Rice held four hours of talks with Abbas in the West Bank on Monday after meeting Israeli leaders on Sunday.

She used the joint press conference with Abbas after the meeting to reaffirm Washington’s commitment to securing an independent state for the Palestinians.

“Frankly, it’s time for the establishment of a Palestinian state”

Condoleezza Rice, US secretary
of state

“Frankly, it’s time for the establishment of a Palestinian state,” Rice said.

“I wanted to say in my own voice, to be able to say to as many people as possible, that the United States sees the establishment of a Palestinian state and a two-state solution as absolutely essential for the future.”

She said that George Bush, US president, had made ending the Israeli-Palestinian conflict a top priority as his administration comes to an end.

Abbas said that he expected November’s conference to launch new peace talks, and that a deadline should be set for completion.

However, Israel has rejected the idea of setting a timetable and US officials have been reluctant fix a deadline.

Land seizures

The Palestinian president said he had also asked Washington for assistance in halting the expansion of Israeli settlements and the ongoing construction of the separation barrier.

Israel has been criticised over planned land expropriations for a West Bank road project.

The Palestinians fear the seizures are meant to tighten Israeli control over strategic West Bank areas near Jerusalem while Israel says they will improve travel for the Palestinians.
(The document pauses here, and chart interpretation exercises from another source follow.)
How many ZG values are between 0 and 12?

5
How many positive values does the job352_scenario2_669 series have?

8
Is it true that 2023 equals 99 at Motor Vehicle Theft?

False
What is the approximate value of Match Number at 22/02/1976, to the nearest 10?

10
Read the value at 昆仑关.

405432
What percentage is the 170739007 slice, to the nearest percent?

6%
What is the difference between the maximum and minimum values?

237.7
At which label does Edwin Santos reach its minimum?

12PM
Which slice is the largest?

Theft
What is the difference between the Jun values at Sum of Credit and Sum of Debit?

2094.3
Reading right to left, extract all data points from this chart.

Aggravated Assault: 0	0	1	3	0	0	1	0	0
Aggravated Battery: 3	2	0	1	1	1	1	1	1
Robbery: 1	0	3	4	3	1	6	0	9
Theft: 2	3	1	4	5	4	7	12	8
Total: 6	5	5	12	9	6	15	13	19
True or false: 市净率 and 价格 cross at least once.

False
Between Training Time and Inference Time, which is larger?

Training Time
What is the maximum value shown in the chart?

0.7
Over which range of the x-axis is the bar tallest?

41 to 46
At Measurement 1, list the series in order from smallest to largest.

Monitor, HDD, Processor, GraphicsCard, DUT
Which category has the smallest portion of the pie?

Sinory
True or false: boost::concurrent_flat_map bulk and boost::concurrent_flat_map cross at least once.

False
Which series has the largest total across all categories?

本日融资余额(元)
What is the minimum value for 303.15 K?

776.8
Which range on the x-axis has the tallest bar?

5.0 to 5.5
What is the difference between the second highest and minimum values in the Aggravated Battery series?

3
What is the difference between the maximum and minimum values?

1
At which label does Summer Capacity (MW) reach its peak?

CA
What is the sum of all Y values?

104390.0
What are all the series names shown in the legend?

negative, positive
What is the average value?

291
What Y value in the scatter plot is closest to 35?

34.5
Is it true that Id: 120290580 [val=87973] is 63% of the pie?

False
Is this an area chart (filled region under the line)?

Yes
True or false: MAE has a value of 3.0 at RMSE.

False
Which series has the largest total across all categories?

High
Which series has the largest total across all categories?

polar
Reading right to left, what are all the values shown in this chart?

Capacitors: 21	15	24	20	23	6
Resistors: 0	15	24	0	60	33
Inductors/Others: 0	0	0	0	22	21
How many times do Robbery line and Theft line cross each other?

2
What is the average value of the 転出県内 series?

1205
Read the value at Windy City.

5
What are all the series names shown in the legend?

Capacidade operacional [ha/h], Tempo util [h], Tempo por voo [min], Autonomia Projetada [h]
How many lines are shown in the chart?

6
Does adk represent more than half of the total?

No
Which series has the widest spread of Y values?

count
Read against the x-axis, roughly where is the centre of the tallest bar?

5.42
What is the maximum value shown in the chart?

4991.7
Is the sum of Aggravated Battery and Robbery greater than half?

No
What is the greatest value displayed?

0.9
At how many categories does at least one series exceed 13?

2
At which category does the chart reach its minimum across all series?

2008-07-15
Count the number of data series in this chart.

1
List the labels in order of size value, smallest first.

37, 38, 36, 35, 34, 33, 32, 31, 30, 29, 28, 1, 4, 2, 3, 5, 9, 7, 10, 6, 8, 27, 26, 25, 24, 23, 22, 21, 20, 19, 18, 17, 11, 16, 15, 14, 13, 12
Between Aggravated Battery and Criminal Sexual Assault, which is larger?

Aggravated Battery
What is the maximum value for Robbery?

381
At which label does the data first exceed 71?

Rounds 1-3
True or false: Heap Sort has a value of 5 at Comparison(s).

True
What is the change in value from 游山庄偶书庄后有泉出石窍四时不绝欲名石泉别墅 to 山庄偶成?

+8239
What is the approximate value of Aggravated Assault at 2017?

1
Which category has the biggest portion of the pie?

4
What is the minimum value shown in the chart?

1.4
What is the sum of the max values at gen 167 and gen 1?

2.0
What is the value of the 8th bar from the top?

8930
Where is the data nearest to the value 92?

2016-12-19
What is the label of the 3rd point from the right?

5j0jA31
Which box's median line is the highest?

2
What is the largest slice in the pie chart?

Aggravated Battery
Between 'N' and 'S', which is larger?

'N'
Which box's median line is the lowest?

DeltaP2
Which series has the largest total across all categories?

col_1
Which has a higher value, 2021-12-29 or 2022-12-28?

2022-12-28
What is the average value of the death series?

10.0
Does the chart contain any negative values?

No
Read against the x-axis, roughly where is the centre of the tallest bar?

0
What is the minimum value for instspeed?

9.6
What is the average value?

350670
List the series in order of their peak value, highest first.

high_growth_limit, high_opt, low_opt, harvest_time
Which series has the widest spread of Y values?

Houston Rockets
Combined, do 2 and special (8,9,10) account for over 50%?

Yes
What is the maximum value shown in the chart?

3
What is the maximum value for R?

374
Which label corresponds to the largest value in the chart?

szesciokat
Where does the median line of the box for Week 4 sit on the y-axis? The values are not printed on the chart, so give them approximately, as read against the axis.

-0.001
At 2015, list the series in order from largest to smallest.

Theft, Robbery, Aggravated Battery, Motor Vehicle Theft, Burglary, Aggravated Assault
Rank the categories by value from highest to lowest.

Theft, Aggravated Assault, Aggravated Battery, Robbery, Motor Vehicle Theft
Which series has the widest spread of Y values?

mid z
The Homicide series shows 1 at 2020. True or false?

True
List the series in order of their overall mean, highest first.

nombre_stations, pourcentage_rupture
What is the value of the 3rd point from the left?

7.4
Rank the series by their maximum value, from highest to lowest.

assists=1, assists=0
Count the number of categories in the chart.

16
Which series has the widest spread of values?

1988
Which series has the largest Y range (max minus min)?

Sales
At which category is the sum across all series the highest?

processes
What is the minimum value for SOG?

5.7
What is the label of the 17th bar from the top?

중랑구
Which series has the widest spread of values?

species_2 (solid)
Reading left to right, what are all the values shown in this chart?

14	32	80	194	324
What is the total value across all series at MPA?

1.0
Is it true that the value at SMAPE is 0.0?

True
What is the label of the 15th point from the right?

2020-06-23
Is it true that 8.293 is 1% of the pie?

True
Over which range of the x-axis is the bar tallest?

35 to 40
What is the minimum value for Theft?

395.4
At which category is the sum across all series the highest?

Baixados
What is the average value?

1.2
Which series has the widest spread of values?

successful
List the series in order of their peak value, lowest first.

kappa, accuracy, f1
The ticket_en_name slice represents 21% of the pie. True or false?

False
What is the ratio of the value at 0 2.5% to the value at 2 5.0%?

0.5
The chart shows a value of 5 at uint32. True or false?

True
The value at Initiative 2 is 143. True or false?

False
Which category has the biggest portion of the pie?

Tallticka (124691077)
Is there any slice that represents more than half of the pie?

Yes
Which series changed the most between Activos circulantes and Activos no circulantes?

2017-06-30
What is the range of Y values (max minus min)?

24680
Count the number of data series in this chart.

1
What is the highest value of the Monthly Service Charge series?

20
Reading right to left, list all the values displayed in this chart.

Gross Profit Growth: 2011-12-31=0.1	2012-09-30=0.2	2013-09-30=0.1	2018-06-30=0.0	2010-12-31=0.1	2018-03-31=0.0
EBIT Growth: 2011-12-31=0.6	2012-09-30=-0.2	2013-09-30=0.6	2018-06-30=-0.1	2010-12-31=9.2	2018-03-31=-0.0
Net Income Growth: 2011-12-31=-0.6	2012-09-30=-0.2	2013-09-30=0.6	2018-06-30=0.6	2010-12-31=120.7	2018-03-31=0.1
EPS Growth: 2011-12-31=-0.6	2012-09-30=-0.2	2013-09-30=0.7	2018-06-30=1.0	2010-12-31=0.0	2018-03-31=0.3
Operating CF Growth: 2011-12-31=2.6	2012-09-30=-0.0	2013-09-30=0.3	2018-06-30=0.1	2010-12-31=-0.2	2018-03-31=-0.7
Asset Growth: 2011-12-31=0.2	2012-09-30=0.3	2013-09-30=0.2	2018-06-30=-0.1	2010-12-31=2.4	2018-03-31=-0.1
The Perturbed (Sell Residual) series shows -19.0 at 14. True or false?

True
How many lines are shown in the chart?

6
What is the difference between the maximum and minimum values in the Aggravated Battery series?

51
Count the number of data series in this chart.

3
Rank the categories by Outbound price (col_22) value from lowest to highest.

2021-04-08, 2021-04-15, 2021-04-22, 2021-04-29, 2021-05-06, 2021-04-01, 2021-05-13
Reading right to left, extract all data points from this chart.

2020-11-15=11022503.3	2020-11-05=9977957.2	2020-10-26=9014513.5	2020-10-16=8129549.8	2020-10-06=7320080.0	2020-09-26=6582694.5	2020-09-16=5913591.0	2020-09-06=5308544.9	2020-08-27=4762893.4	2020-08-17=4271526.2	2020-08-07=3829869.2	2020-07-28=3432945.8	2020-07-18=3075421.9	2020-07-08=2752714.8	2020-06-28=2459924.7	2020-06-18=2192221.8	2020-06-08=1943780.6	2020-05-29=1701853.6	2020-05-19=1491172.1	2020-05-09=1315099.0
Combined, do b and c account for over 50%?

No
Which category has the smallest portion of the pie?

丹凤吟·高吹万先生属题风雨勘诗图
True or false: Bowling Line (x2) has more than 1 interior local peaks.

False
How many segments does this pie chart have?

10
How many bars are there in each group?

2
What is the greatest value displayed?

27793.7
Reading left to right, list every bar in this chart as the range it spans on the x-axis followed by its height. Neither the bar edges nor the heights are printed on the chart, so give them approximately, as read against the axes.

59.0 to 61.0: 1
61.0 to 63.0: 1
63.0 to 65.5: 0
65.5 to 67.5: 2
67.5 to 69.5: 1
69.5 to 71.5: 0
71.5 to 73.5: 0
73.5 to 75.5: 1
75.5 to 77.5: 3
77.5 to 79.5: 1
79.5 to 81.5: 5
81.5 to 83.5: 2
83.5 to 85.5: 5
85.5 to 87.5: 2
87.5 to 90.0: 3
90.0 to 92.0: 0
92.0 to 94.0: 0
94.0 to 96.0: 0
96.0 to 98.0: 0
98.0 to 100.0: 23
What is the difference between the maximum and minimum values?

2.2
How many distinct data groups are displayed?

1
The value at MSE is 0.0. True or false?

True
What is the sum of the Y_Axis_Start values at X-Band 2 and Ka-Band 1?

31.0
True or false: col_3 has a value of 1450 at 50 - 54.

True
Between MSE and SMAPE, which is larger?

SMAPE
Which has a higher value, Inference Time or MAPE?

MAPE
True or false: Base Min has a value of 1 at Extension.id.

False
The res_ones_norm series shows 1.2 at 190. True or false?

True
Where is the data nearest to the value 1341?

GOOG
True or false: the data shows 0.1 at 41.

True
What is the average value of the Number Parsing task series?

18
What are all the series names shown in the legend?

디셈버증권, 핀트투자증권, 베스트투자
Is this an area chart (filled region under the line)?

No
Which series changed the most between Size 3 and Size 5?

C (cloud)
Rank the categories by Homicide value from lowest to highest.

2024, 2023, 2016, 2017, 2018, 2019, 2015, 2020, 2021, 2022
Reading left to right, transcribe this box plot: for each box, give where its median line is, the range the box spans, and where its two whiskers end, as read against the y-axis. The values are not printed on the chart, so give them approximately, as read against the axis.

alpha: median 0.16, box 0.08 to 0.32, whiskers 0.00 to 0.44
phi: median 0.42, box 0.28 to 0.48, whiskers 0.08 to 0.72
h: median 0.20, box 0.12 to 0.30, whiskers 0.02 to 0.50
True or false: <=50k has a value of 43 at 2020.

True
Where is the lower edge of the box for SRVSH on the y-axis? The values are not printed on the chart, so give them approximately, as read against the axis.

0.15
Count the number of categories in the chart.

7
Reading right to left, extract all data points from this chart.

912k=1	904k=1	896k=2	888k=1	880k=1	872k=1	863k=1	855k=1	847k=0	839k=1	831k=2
However, Olmert appeared to suggest later on Monday that Israel would consider handing over outlying Palestinian neighbourhoods of Jerusalem in a future peace deal.
   
He questioned the logic of a decision to include those areas in the city’s expanded municipal boundaries after Israel annexed Arab East Jerusalem during the 1967 war.

“Was it neccesary to include the Shuafat camp, Arab al-Sawahre, Wallaje and other villages and conclude that this is Jerusalem,” Olmert asked in a speech to parliament.

Palestinians want East Jerusalem as the capital of an independent state under any future peace deal.